## The problem
From the cross-model analysis, copy out the part that begins with the words containing "CategoryFunctions% of total" and ends with "of false positives.".

** Excerpted passage follows **

Cross-model analysis: what 1,757 functions tell us

We ran the same 13-file pipeline through 3 different LLMs. Together they flagged 1,757 unique functions. Here’s how they overlap:

CategoryFunctions% of total
Flagged by all 3 models1498.5%
Flagged by exactly 2 models36520.8%
qwen only32118.3%
deepseek only46026.2%
dolphin only46226.3%

72% of findings are model-unique — each model sees something different. 36 exact (function, CWE) pairs were agreed upon by all 3, including GetASN_Items, DecodeCertInternal, and DecodeGeneralName. These 36 represent the highest-confidence candidates for manual review. All were evaluated by Claude — none confirmed as exploitable.

Each model also has unique CWE categories: qwen flagged 83 CWEs the others missed, dolphin had 95 unique CWEs, deepseek had 48. The diversity is real — but on wolfSSL, it’s diversity of false positives.

** End of Excerpted passage **
** Information shown follows **

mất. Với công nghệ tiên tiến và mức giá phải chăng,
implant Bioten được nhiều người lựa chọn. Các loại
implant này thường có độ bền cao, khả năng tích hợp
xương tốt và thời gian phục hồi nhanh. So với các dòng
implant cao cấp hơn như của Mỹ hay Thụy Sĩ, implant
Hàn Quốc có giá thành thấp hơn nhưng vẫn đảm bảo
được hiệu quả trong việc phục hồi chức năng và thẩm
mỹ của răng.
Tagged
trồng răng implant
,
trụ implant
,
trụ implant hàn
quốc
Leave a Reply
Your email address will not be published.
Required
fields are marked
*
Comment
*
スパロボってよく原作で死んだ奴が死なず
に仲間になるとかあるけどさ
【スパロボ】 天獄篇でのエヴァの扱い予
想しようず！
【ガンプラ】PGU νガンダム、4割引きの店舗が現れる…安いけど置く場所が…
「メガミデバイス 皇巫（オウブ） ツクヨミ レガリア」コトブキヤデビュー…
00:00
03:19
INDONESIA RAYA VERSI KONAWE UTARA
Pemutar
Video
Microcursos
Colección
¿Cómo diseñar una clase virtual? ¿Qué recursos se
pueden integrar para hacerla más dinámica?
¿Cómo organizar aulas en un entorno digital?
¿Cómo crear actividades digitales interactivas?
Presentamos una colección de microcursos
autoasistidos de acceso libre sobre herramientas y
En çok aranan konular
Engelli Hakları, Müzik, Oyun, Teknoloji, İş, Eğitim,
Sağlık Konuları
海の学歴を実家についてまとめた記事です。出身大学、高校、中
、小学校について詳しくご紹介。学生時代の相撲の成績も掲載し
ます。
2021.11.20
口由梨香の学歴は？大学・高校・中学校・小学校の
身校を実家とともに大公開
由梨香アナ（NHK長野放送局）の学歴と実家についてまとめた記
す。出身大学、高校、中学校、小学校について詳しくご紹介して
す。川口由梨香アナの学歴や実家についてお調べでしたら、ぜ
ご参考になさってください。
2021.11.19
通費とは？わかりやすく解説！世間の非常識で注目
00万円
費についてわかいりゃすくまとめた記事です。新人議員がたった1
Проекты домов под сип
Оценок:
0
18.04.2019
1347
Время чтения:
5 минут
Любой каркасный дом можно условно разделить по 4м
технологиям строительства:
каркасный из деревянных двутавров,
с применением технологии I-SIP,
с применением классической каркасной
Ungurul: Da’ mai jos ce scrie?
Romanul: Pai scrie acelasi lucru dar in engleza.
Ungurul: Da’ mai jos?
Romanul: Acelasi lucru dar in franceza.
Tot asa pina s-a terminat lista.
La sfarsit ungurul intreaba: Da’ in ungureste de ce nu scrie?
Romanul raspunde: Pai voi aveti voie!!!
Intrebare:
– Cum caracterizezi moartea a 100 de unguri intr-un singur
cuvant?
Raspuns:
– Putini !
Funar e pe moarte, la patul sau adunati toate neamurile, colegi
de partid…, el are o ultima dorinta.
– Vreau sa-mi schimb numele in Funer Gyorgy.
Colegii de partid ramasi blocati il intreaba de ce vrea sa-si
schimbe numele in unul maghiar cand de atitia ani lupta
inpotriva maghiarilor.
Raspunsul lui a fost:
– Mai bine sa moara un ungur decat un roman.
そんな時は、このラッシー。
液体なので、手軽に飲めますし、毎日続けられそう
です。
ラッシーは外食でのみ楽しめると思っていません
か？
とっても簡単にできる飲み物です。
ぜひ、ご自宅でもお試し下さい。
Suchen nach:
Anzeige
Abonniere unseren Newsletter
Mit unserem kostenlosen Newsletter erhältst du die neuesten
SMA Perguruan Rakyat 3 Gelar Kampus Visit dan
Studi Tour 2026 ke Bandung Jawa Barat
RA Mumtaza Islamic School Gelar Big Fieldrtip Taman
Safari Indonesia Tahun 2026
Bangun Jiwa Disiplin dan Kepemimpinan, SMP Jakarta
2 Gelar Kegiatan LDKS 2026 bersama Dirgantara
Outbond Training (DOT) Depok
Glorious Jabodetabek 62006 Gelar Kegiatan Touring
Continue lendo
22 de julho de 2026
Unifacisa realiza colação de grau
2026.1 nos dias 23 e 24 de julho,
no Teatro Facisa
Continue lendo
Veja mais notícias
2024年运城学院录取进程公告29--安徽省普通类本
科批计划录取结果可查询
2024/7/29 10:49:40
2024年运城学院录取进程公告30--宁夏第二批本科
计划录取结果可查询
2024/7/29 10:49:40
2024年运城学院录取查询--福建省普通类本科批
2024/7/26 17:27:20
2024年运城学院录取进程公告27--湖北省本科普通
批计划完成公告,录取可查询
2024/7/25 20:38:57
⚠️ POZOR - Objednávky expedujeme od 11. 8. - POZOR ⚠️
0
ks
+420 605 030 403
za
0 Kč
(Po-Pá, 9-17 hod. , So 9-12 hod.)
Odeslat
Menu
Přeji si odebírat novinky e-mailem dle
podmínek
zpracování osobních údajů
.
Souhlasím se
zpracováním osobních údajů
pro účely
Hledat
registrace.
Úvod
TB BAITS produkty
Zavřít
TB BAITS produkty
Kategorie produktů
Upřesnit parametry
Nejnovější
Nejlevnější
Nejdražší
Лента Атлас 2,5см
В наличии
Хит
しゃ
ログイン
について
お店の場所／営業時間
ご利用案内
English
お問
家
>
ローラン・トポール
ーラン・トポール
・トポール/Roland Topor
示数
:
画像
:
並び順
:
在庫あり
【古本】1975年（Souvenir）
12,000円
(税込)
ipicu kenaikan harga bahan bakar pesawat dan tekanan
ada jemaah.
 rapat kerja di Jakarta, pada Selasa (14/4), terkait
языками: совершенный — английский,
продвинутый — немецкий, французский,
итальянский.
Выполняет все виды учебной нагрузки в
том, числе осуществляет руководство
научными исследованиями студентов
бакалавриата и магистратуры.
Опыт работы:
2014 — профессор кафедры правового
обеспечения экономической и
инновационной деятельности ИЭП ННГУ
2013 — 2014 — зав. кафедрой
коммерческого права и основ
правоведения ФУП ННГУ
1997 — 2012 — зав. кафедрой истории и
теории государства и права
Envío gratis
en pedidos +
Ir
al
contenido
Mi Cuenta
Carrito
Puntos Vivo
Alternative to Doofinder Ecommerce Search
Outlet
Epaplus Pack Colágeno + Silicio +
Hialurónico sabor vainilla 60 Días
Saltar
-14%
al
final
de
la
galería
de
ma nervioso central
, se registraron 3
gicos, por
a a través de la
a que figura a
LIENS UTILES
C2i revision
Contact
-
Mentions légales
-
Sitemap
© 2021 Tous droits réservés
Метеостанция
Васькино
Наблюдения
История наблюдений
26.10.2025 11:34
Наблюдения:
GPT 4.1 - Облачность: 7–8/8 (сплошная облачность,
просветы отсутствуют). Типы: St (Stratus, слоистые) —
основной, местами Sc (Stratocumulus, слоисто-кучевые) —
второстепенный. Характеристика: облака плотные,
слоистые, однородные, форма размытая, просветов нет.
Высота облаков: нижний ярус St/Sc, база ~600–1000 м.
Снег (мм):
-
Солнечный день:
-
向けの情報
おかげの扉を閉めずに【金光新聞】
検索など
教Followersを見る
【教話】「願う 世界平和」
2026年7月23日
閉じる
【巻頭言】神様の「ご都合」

** End of Information shown **

## Result of the task
CategoryFunctions% of total
Flagged by all 3 models1498.5%
Flagged by exactly 2 models36520.8%
qwen only32118.3%
deepseek only46026.2%
dolphin only46226.3%

72% of findings are model-unique — each model sees something different. 36 exact (function, CWE) pairs were agreed upon by all 3, including GetASN_Items, DecodeCertInternal, and DecodeGeneralName. These 36 represent the highest-confidence candidates for manual review. All were evaluated by Claude — none confirmed as exploitable.

Each model also has unique CWE categories: qwen flagged 83 CWEs the others missed, dolphin had 95 unique CWEs, deepseek had 48. The diversity is real — but on wolfSSL, it’s diversity of false positives.